# Appropriate Pleco



## Citizen Snips (Jan 6, 2010)

I have a 40 gallon tall tank planted with a baby ornate bichir that plans on growing quickly.

I know they're some plecos that stay small, (bristlenose, rubbernose etc) but most get massive.

Any specific types you guys would suggest for my tank? 

Here's a photo


----------



## FishMatt (May 12, 2010)

A clown plec stays small at about 3.5 inches Rubbers don't get all that big.


----------



## hXcChic22 (Dec 26, 2009)

We have had both clown and rubberlips. 
IMO, rubberlips are very funny and entertaining to watch. Because of their unusual nose shape, it can be quite funny to watch them nom up the side of a tank. 
Our clown pleco spends ALL of his time that we're awake hiding behind te sponge filter in his tank. The only time we see him is when we take the sponge out to clean it or if we chase him out from behind it. The rubberlip, on the other hand, spent a lot of time out in the open.


----------



## stuby (Jun 14, 2010)

A nice Hypancistrus would do nice in there...it needs a few more hiding places yet though. L129, L174, L340, L260, L400, L270, L411, L262, ect. ect. Depends on how much you want to pay for a fish too....The L104 (clown plec) might like the plants a little to much....and make a snack out of them.


----------



## toddnbecka (Jun 30, 2006)

I wouldn't recommend any Hypancistrus for that tank. A BN would be the least expensive meal for the bicher. I had an ornate in a 55 years ago. It was maybe 8" when I tossed in a group of 2" Synodontis eupterus. I thought their spines would be sufficient defense, but they didn't last a day. I saw one actually going down the hatch tail-first, squeaking as if calling for help, but there wasn't anything I could do for it.
Have you ever seen a fully grown ornate bicher? That 40 simply isn't big enough for the long haul.


----------



## Obsidian (May 20, 2007)

Take a stroll through Planet Catfish. They have a listing of pretty much every known pleco and their sized, feeding habits, everything. I have an L15 that I enjoy but she is very reclusive. Might not be a good solution if you want a fish you can see all the time but they are fun. Common name is candy striped plecostamus. 
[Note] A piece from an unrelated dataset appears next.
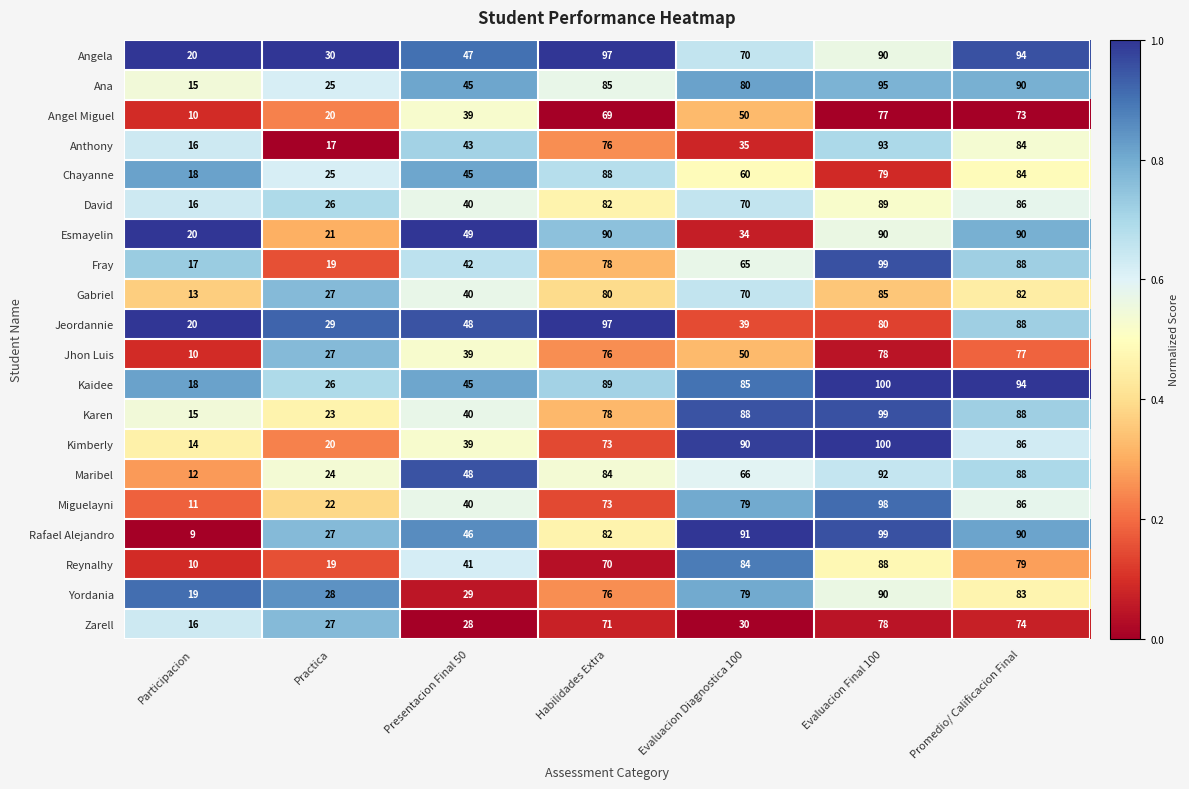

At which category is the sum across all series the highest?

Evaluacion Final 100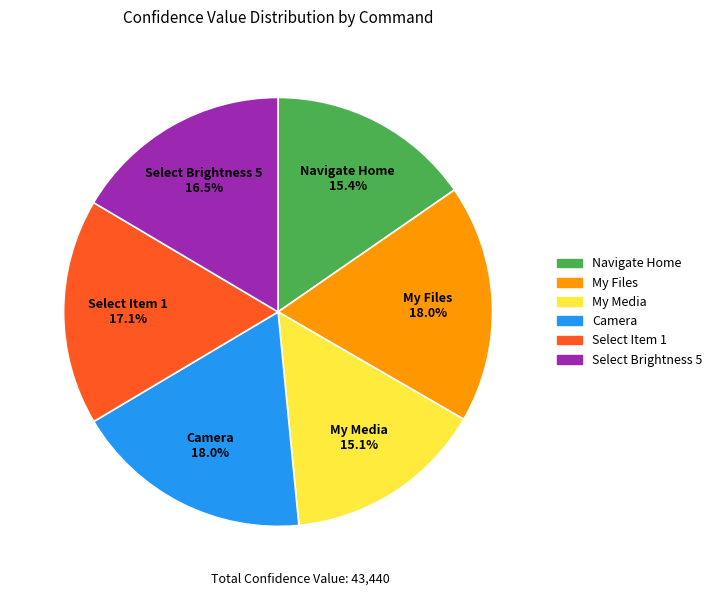

Between My Files and Navigate Home, which is larger?

My Files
http://www.planetcatfish.com/


----------



## Citizen Snips (Jan 6, 2010)

the long haul is a long way away, a friend of mine has a full grown senegal in the same tank and he is happy as a clam.

Anyway that Hypancistrus is beautiful but yeah I know the pleco would be armored enough and large enough to protect itself.

No?


----------



## Peeps (May 24, 2010)

I have a rubber pleco in my 30 gallon and they stay really small. They are cute too. He loves his veggies.


----------



## toddnbecka (Jun 30, 2006)

An armored pleco may be well enough protected from fish nipping at it, but that won't keep it from being swallowed whole. Hypancistrus aren't armored in any case, and are very slow-growing fish. They're also nocturnal, so you really aren't likely to see them very often (mainly when you're cleaning the tank) if they have suitable cover. 
The L-204 Panaque (aka flash pleco) is a bit more active/visible than Hypancistrus IME, and only grows to about 5" max. They're wood eaters, will die if they don't have wood in the tank to gnaw on, and do produce a lot of sawdust poop.


----------